Quant à Colin Mc Kellar, le
contrebassiste, est un British résident dans le Nord de la France et il
trafique le son de la contrebasse de façon originale (Instabile). On lui doit
d’avoir très judicieusement rassemblé ce trio, idée à la quelle les deux autres
(et un batteur jazz pur jus !) se sont ralliés faisant de We Free un
véritable collectif. Au stade de leur évolution à laquelle ils étaient arrivés
lors de l’enregistrement, on les entend créer des atmosphères électrisantes,
fugaces, en étageant les couches de manière mouvantes, dynamiques et une
variété remarquable de couleurs sonores et de textures. C’est une démarche
intéressante et qui préfigure leur superbe et très long concert de Bruxelles où
les éléments ouïs ici sont été transfigurés avec un surcroît de vie et de
risques, s’enchaînant dans une dimension supérieure après un échauffement
progressif pour atteindre une vitesse de croisière et une communion
interpersonnelle de très haut niveau. Les amateurs de psychédélique auraient
été sciés. Le batteur s’impliquait à fond avec un sens remarquable de
l’équilibre sonore au sein du groupe. Il a trouvé la dynamique idéale tout en
exploitant toutes les possibilités de timbres et des pulsations (jeu free) avec
toute l’énergie voulue comme on l’entend dans Brimming Over et Between
the Material and the Skin. Ah oui, le guitariste n’en fait jamais trop
pour soigner la qualité sonore, mais quand il se lâche, c’est un feu d’artifice ! Et le bassiste crée
du liant avec un vrai bon sens tout en sachant se mettre en avant avec des
boucles déjantées. Strange But True me semble donc une bonne introduction à un
excellent groupe qu’il faut vraiment avoir entendu sur scène si on veut faire
l’expérience d’une musique post-rock improvisée de premier plan.
Tim O’Dwyer The Fold (Köln Project) Leo Records Leo CD LR 721
J’ai
découvert le saxophoniste Tim O’Dwyer
avec le duo The Mirror Unit dans un cédé particulièrement
enthousiasmant avec un autre saxophoniste, Georg Wissell : Wind
Makes Weather / Creative Sources
CS 311. Fabuleux ! Le projet The
Fold consiste en une subtile imbrication écriture / improvisation faisant appel
à deux musicien arabes traditionnels, Bassem
Hawar au djozé, une petite vielle à archet, et Saad Thamir au tambour sur cadre et à la voix, le tubiste Carl Ludwig Hübsch et le clarinettiste Carl Rosman.
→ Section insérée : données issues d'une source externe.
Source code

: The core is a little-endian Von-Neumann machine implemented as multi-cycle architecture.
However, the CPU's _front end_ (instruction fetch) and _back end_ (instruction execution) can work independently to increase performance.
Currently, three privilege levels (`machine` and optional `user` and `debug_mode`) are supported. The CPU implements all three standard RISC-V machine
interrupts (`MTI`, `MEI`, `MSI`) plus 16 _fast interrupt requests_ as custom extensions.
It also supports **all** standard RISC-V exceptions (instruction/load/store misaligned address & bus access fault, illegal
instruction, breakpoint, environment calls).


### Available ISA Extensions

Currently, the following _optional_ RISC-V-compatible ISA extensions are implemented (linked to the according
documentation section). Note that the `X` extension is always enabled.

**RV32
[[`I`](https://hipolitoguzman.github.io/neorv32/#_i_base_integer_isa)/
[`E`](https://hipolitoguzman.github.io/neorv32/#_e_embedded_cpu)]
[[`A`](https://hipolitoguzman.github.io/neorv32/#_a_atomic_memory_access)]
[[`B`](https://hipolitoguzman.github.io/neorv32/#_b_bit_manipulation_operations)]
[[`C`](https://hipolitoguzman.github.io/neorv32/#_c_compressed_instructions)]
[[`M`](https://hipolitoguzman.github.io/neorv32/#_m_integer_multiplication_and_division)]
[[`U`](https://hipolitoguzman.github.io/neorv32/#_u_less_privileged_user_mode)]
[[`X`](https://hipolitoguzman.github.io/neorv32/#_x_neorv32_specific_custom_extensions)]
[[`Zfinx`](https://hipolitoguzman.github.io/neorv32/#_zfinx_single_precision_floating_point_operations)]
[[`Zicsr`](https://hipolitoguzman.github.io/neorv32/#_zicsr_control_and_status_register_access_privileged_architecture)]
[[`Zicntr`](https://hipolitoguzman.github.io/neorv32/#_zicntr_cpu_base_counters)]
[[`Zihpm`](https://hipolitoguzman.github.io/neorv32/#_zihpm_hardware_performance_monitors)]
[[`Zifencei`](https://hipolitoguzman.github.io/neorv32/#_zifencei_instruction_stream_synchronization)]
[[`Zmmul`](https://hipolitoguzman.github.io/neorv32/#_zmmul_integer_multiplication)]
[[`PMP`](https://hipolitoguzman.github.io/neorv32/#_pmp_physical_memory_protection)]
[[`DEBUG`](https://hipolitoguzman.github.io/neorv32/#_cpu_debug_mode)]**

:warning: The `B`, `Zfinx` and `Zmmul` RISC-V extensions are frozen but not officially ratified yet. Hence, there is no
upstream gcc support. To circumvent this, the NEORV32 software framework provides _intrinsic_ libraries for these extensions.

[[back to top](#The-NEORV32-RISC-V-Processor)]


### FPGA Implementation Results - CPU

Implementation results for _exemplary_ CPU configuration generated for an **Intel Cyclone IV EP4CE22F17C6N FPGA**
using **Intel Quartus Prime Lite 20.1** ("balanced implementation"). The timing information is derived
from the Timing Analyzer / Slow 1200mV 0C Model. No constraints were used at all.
Il s’agit d’un projet
complexe où chaque musicien est à la fois compositeur, interprète,
improvisateur et je dirais même improvisateur collectif. Dans ce projet, il est
question des cartes du Tarot qui servent à mettre en place les structures
musicales dans leur succession et leur imbrication. Le rôle de Tim O’Dwyer est de d’avoir conçu le
projet et de diriger l’ensemble. Il s’agit d’un processus de co-comprovisation interactive. J’ajouterai
encore qu’il y a un parallèle à faire avec le concept de xenosynchronicity
(cher à Frank Zappa) auquel s’attache un grand créateur d’aujourd’hui, le
contrebassiste - compositeur Simon H Fell. En effet, on entend Bassem Hawar et Saad Thamir jouer une musique de forte inspiration traditionnelle
alors que Carl Ludwig Hübsch joue
quelque chose qui s’apparente au jazz contemporain ou au free radical et
O’Dwyer improvise « non-idiomatiquement alors que les sons de Carl Rosman oscille entre le classique
vingtiémiste ou lamusique modale d’obédience orientale. Bref, il y a plusieurs
esthétiques qui cohabitent, s’intègrent, fusionnent ou collisionnent, des
parties modales et rythmées par le tambour sur cadre, du minimalisme sonore, du
free éclaté, etc… O’Dwyer est vraiment un saxophoniste surprenant quand il
jongle avec les sonorités, le son du djoze de Bassem Hawar est très proche de
celle de la voix humaine et Hubsch est un superbe tubiste. The Fold signifie le Pli et dans le cadre du Tarot, le Pli de Cartes constitue
un faisceau de destinées en devenir qu’il faut élucider. Le projet de The Fold tourne autour d’un Pli de cinq
visions musicales auquel Tim O’Dwyer insuffle un esprit créatif et original
avec le concours enthousiaste et subtil de ses coéquipiers. Je salue cette production pour la qualité du
travail accompli et pour ses potentialités bien réelles.